Contemporary endeavors and enterprises such as health care settings, e.g., hospitals, surgical centers, medical service centers, professional medical, dental, etc. offices, networks, affiliations, associations and other establishments use, generate and secure vast amounts of information. Such information comprises real, raw and/or filtered/unfiltered data, which is stored, updated, maintained and/or secured in and accessed from a variety of databases, data warehouses, business intelligence (BI) milieus, storage area network (SAN)s, Network Area Storage (NAS), etc.
In computing, providing, user-accessing (e.g., querying, etc.)—and often simply using such data, a significant level of expertise in one or more of a variety of technologies may be typically useful. For example, expertise in one or more of these example technologies may provide significant value: computing, database management, networking, Information Technology (IT) and/or information handling and retrieval, and in fact in some applications even Library Science (LS) and information retrieval.
Medical and other fields that demand technological sophistication often involve complex personal issues that relate to human interrelationships, demographic and socio-economic factors and related information. This, in addition to the technological sophistication and complexities of the underlying bio-medical, physiological, psychological, dental, pharmacological, financial and related issues in any given case. Thus, non-trivial levels of expertise in software, the semantics of relational databases and other skills are often useful in formulation queries and otherwise accessing data in the users' fields.
Yet, professionals and technicians in fields like health care and the medical arts are often extremely rushed, stressed, and challenged with the demands of their own specialties and responsibilities to focus, when they need important contextually relevant answers in real time or near-real time, on otherwise ancillary software skills and the formalities of database semantics. Moreover, the substance, context and/or details of subsequent queries may change significantly in real time or near-real time, according to results of earlier queries. For instance, interested professionals in various fields may ask different questions, based on answers extracted from the results of earlier queries. The value of e-mailed reports and Web-presented charts may thus have a brief, even mercurial or an ethereal “shelf-life.” This temporal information value diminution may be exacerbated by a trust deficit that recipient/users may hold in data, which underpin the presentation.

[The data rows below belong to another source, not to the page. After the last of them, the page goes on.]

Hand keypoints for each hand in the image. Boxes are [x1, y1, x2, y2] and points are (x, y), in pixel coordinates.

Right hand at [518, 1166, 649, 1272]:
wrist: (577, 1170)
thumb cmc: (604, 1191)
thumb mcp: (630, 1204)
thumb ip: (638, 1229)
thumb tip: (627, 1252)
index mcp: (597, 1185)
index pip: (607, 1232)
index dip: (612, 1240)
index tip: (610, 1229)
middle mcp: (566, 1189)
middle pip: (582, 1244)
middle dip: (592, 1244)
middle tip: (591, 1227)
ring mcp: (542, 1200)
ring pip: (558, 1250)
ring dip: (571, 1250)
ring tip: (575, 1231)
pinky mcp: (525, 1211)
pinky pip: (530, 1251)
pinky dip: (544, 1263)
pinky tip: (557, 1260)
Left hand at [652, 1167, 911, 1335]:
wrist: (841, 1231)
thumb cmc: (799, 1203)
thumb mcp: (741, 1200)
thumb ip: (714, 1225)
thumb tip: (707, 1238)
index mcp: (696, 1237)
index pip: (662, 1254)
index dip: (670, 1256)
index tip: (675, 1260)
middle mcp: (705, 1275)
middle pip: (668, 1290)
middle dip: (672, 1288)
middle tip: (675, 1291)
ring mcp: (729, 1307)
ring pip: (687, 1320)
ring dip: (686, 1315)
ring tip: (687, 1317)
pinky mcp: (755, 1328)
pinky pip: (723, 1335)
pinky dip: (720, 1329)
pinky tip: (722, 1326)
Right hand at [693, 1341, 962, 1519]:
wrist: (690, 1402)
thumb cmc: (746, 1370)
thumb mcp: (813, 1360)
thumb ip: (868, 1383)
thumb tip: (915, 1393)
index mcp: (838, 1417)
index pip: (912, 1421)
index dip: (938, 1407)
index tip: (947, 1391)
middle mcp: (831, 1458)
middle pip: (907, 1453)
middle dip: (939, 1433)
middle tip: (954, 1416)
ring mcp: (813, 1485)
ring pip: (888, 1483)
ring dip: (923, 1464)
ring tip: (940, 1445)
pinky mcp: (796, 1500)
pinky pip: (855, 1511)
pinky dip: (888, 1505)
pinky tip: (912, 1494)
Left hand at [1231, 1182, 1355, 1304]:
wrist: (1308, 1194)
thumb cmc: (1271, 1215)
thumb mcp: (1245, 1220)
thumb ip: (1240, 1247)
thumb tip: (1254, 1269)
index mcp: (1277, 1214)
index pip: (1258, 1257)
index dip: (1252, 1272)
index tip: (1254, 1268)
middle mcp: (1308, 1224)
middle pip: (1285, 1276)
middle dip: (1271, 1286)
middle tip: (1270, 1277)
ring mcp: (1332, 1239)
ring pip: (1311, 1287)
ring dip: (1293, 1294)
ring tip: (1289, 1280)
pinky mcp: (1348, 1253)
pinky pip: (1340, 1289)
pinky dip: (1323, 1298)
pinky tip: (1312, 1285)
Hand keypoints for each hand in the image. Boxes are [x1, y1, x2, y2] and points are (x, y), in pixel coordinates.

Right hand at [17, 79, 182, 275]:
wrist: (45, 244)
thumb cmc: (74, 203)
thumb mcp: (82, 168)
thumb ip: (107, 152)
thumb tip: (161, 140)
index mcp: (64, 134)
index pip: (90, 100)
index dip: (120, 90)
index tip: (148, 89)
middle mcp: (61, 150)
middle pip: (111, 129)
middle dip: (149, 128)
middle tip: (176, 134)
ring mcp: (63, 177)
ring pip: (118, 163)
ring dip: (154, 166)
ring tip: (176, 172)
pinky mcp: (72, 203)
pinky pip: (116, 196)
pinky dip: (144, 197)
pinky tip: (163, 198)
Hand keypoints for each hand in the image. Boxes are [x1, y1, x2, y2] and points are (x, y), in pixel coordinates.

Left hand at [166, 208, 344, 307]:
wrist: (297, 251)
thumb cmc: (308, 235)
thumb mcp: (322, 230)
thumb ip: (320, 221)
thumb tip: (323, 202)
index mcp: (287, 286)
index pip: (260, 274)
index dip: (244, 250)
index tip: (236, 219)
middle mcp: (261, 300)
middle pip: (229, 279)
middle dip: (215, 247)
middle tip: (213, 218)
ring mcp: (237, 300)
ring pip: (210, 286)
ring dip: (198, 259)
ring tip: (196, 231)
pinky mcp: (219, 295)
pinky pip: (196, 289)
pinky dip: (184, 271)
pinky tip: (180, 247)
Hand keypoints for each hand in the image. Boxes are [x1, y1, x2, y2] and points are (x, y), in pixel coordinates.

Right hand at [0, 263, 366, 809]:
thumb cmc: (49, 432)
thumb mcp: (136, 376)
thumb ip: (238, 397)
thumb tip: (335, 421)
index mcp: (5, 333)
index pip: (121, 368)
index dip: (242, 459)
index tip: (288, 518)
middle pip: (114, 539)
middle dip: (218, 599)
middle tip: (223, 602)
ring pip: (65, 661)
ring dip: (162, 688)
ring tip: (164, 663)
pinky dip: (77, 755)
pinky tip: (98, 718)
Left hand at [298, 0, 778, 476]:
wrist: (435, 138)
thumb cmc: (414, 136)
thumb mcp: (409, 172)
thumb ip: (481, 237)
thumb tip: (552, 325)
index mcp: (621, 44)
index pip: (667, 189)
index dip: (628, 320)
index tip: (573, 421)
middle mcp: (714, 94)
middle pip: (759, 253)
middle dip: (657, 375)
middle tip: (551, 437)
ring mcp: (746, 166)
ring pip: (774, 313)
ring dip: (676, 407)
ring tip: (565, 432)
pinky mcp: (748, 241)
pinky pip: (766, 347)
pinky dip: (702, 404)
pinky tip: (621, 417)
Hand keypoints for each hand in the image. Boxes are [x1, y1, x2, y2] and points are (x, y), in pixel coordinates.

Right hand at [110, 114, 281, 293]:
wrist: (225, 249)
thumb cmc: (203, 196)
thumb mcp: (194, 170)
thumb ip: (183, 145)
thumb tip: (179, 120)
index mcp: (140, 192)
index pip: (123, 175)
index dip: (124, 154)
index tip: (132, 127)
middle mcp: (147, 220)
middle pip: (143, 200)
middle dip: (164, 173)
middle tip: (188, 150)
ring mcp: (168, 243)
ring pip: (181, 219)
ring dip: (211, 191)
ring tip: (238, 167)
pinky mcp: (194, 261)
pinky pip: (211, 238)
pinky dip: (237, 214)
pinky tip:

Moreover, to maximize their use of the wealth of information resources, computational, networking and database assets available in an endeavor as complex as a modern health care system, health care and other professionals/technicians in specialty fields, which do not necessarily focus on IT, typically interface with one or more IT specialists. For instance, consider that even formulating effective queries with correct database syntax can be a challenging task for a heart surgeon in a rush to access important clinical data. “Call IT” is a not uncommon refrain in such circumstances. The IT specialists may “tune and teach,” e.g., more-or-less custom “tune” the information resources for the non-IT users to most effectively utilize them and, even to add new data types, protocols, extensions, etc., and “teach” the non-IT users how to apply the custom-tuned settings or features. However, this IT specialist interactivity can add significant latency; days, even weeks can pass before fresh updated data retrieval is available to the non-IT users.
Approaches described in this section could, but have not necessarily been conceived or pursued previously. Unless otherwise indicated, neither approaches described in this section, nor issues identified in relation thereto are to be assumed as recognized in any prior art merely by inclusion therein.